*ACTION ITEM:*
Could you copy the records below exactly, leaving out any pictures they include?

___ THE INPUT

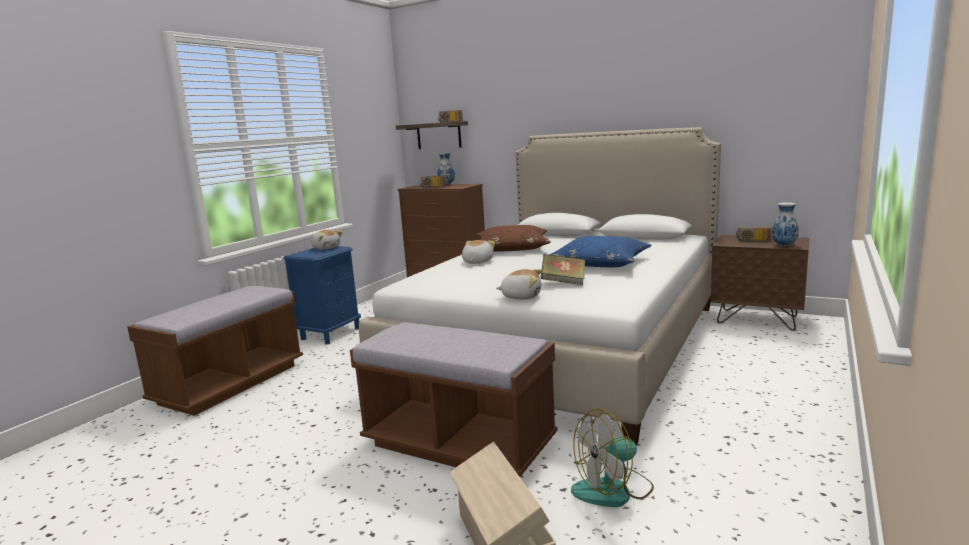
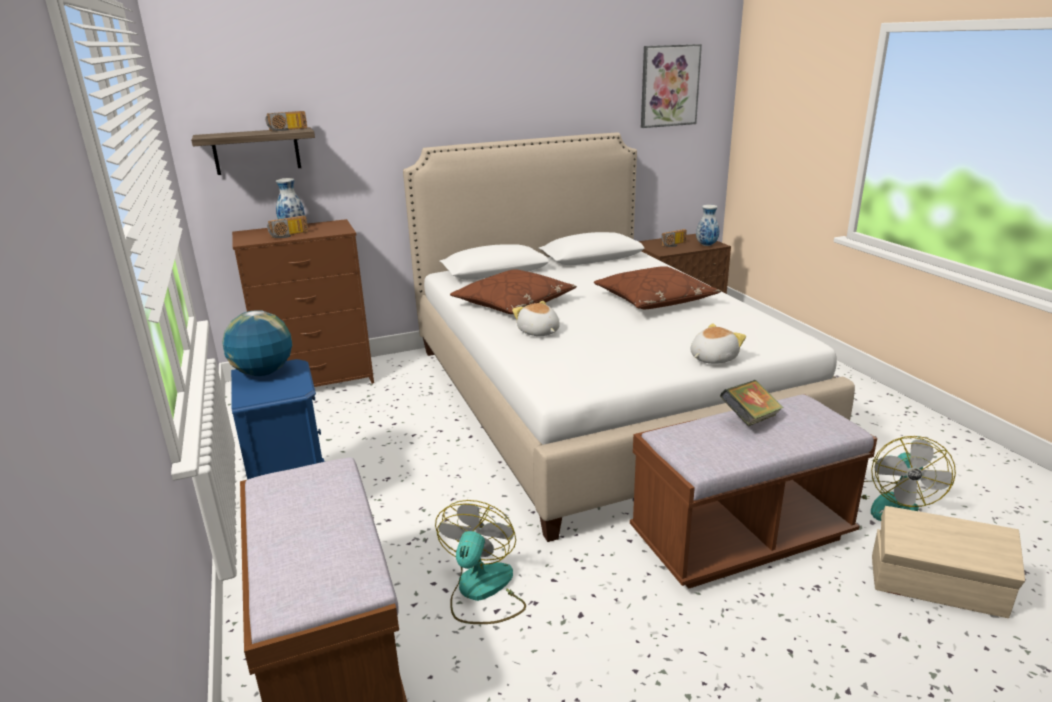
camera: 50 degrees left, 10 degrees up
plush toy [311,230,342,250] -> globe [222,310,292,376]
book [540,254,585,285] -> book moved to [720,380,784,426]
blue pillow [549,236,652,267] -> brown pillow [594,266,721,309]
none -> fan [435,500,526,624]
none -> picture [641,44,702,128]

______

*EXERCISE SOLUTION:*
camera: 50 degrees left, 10 degrees up
plush toy [311,230,342,250] -> globe [222,310,292,376]
book [540,254,585,285] -> book moved to [720,380,784,426]
blue pillow [549,236,652,267] -> brown pillow [594,266,721,309]
none -> fan [435,500,526,624]
none -> picture [641,44,702,128]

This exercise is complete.